◆ **GOAL**:
Please write out the records below word for word, from the very start up to and including the line that contains "picture [309, 279, 1344, 360]".

◆ **DATA FOR PROCESSING**:

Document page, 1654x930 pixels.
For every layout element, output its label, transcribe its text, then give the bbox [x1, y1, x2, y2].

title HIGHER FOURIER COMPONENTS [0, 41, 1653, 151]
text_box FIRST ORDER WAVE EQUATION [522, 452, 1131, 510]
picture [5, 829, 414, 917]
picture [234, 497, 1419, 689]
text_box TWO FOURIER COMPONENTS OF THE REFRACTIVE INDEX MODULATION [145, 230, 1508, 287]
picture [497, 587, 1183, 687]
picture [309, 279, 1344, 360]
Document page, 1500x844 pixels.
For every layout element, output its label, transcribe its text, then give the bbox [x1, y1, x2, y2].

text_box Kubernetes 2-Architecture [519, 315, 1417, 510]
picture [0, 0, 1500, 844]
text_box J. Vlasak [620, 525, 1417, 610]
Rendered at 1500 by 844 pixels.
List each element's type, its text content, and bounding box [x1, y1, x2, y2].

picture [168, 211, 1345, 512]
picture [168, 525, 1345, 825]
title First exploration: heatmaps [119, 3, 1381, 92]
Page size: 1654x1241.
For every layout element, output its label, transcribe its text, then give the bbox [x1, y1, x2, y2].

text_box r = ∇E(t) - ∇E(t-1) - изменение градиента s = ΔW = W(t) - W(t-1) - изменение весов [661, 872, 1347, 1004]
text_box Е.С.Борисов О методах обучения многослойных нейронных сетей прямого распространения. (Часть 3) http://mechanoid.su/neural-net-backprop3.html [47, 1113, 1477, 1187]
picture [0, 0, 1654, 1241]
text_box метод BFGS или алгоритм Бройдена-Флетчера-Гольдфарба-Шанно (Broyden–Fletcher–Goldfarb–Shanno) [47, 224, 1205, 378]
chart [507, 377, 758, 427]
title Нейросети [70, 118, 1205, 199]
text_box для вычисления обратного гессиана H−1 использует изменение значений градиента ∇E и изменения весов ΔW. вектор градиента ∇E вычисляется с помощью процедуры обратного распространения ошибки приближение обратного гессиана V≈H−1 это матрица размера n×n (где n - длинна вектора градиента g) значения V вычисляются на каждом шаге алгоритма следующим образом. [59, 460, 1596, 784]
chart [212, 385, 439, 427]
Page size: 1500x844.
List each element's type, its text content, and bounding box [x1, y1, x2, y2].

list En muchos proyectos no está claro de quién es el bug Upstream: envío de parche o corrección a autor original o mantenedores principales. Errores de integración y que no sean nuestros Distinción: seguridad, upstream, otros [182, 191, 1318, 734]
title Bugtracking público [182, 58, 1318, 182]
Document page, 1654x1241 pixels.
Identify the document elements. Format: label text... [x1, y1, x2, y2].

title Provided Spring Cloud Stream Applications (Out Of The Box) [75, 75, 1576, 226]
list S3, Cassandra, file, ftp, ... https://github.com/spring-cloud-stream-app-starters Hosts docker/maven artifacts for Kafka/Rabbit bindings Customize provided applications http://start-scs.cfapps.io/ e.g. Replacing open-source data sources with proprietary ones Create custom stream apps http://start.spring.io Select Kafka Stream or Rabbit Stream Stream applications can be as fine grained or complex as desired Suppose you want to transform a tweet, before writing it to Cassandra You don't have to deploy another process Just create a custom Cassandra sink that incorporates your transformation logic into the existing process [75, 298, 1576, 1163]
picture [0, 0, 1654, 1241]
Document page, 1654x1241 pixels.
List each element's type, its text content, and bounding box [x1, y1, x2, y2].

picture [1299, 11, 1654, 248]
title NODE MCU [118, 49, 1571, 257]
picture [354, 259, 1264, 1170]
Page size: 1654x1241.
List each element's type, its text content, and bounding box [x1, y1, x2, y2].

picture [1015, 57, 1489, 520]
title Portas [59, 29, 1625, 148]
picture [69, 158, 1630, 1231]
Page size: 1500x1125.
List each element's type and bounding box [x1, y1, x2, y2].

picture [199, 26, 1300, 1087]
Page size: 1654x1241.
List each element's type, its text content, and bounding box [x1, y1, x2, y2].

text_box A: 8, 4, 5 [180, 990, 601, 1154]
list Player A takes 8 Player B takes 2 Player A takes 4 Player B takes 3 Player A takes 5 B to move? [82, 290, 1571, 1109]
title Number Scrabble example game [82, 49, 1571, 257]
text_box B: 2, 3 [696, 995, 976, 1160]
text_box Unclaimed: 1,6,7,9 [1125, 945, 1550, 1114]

◆ **SOLVED EXERCISE**:
Document page, 1654x930 pixels.
For every layout element, output its label, transcribe its text, then give the bbox [x1, y1, x2, y2].

title HIGHER FOURIER COMPONENTS [0, 41, 1653, 151]
text_box FIRST ORDER WAVE EQUATION [522, 452, 1131, 510]
picture [5, 829, 414, 917]
picture [234, 497, 1419, 689]
text_box TWO FOURIER COMPONENTS OF THE REFRACTIVE INDEX MODULATION [145, 230, 1508, 287]
picture [497, 587, 1183, 687]
picture [309, 279, 1344, 360]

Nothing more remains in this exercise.